A Fraudulent Atoll Wins Honorable Mention in 2017 LA+ IMAGINATION Design Ideas Competition

7° N 172° E: A fictitious island within the boundary waters of the Marshall Islands, fabricated by floating mats woven from plastic and metal waste, and conceived as a franchise fraud scheme by a con man.

A Fraudulent Atoll, a collaborative design by Assistant Professor Jacob Boswell and Assistant Professor of Practice Justin Parscher, received an honorable mention in the 2017 LA+ IMAGINATION Design Ideas Competition. Sponsored by The University of Pennsylvania’s LA+ (Landscape Architecture Plus) journal, the competition asked landscape architects, architects and artists to design a new island – with any program, form or purpose. The only rule: the island could not be bigger than one square kilometer. The competition attracted 180 entries from 33 countries.

We spoke to the two landscape architecture professors about the competition, their collaboration and the place islands hold in contemporary design culture. Their entry will be published in full in the Spring 2018 issue of LA+.

As a form defined by otherness and isolation, how do islands figure in the landscape architect’s (or your own) imagination?

Parscher: Researching this entry, what struck me is that global systems of ecology and communication have made the idea of a true island a little impossible. Places like the Marshall Islands deal with the same problems as anyone else (waste disposal, scammers), but the physical configuration they work with means that the same solutions are not available.

Boswell: I agree, but would add that, though islands like the Marshalls don’t have the physical resources that larger nations do, they do have a lot of interesting legal wiggle room in how they define their boundaries. Right now you’re seeing China exploit that wiggle room in their creation of manmade islands in the Spratly Archipelago in the South China Sea. Because the U.N. Conventions on the Laws of the Sea define a nation’s ocean territory (national waters) with reference to its coast (an inherently shifty line – particularly in light of global sea level rise) powerful nations are challenging long-held territorial boundaries by literally manufacturing new land in order to lay claim to resources and to control trade. Here we are kind of inverting that. We have the little Marshall Islands creatively using this problem they have with waste (caused by larger nations) to flip the table and make a claim for extending their own territory.

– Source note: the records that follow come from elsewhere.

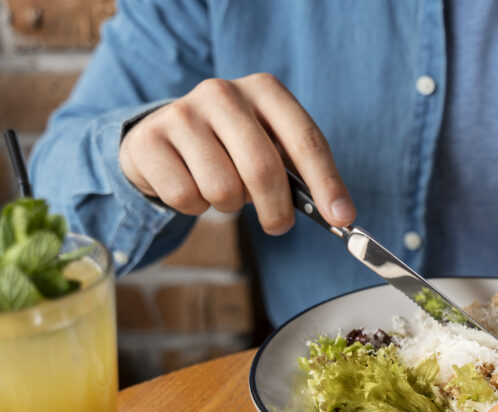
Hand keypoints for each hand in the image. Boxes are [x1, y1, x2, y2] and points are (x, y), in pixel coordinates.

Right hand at [119, 73, 354, 233]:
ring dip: (228, 206)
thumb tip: (339, 215)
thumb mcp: (269, 149)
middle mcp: (222, 93)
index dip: (326, 183)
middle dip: (276, 210)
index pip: (305, 140)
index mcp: (264, 91)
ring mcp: (181, 112)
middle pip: (263, 169)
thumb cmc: (230, 149)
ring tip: (221, 189)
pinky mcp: (148, 140)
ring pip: (223, 189)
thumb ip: (301, 176)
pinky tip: (190, 185)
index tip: (342, 218)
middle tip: (278, 226)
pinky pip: (186, 197)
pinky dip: (194, 207)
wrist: (162, 138)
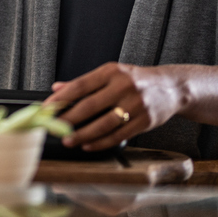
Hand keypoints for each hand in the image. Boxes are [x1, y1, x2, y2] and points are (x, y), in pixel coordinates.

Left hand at [44, 63, 186, 151]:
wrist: (171, 87)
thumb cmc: (136, 80)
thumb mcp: (111, 74)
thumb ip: (84, 82)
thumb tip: (57, 88)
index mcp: (112, 71)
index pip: (80, 85)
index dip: (61, 98)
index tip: (46, 108)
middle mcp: (123, 86)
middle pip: (90, 105)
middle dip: (68, 118)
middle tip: (52, 128)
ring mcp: (135, 104)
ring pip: (104, 124)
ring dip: (83, 134)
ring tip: (68, 140)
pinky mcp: (144, 121)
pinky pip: (118, 135)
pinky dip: (100, 142)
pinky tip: (88, 145)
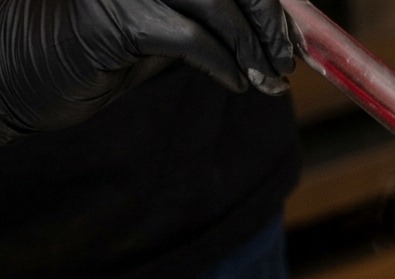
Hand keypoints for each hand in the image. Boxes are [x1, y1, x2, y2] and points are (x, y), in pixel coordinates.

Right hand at [0, 0, 293, 142]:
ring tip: (268, 80)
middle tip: (285, 62)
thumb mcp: (165, 28)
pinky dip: (223, 64)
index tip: (294, 34)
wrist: (31, 77)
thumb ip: (210, 20)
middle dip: (269, 20)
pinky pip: (189, 37)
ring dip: (253, 48)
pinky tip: (236, 84)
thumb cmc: (101, 54)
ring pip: (215, 2)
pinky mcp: (112, 17)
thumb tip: (274, 30)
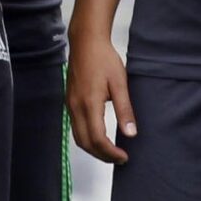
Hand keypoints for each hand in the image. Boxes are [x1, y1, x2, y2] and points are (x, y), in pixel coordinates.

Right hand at [67, 32, 136, 163]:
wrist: (85, 42)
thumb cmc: (103, 59)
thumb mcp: (120, 83)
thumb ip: (125, 109)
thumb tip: (131, 133)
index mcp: (89, 104)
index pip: (98, 139)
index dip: (110, 153)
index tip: (124, 156)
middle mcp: (76, 108)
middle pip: (85, 143)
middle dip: (102, 155)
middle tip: (119, 158)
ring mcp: (70, 105)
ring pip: (78, 137)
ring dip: (93, 149)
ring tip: (111, 151)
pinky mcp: (69, 102)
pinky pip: (75, 127)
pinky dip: (87, 138)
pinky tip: (99, 137)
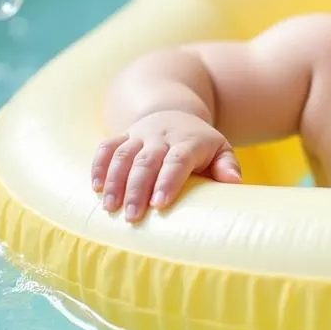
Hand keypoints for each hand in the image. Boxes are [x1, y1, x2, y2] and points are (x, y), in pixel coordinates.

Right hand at [91, 111, 241, 222]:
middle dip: (137, 189)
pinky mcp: (122, 136)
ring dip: (115, 181)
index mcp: (189, 141)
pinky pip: (106, 147)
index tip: (160, 204)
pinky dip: (98, 166)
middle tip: (132, 216)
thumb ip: (227, 165)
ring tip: (110, 208)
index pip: (178, 160)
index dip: (168, 181)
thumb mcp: (220, 149)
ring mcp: (139, 135)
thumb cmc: (200, 143)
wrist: (175, 113)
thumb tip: (234, 182)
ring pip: (123, 155)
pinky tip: (95, 188)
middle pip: (147, 161)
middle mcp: (162, 137)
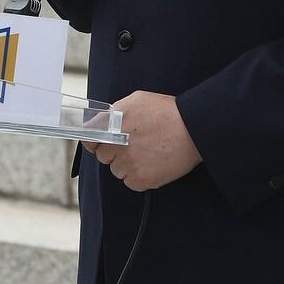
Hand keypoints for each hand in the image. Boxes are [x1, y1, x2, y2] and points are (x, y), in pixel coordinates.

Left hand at [82, 91, 201, 191]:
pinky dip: (140, 177)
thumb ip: (115, 112)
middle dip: (116, 153)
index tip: (101, 144)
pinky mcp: (140, 179)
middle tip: (136, 146)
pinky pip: (131, 183)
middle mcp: (116, 143)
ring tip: (149, 154)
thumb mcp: (136, 100)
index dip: (96, 142)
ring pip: (118, 171)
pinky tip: (153, 164)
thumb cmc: (168, 112)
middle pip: (104, 157)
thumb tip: (101, 122)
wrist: (194, 127)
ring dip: (129, 166)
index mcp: (113, 122)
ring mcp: (128, 162)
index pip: (90, 139)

Did your island plan originate from a personal experience: visit, novel, movie, etc.?

Parscher: Not for me. I think I am interested in Micronesia in part because it does not seem to have much of a place in the imagination of the United States.

Boswell: I’m just the opposite. I’m interested in Micronesia because of the place it has in the imagination of the United States. Micronesia – and maybe particularly the Marshalls – are this completely alien space for us. This is where both Godzilla and King Kong come from. It’s a place where the U.S. felt comfortable removing indigenous inhabitants in order to test hydrogen bombs between 1947 and 1962.

A project that really influenced my thinking on this was Joie Chan’s (MLA ’17) directed research project on arctic imaginaries. I was her advisor for the project, and much of my thinking on coastal boundaries can be traced to her work looking at Canada’s historic and contemporary claims to the Arctic Ocean.

The competition guidelines provided loose boundaries for the island design. How did this allowance of a broad interpretation influence your collaborative (creative) process?

Parscher: It certainly gave us plenty of elbow room - the island did not even have to be surrounded by water! Usually, it is more helpful to have a prompt that focuses your notions more narrowly, but in this case it let us follow through on a mutual interest in design fictions.

Boswell: The openness definitely made it harder. Justin and I tend to think about these things through a series of long, rambling talks that, at the last minute, materialize into a more narrowly defined project. I think we approach projects in this very open and curious way, so to not have any constraints was challenging, but rewarding in the end. Justin had to talk me back into this project a couple of times.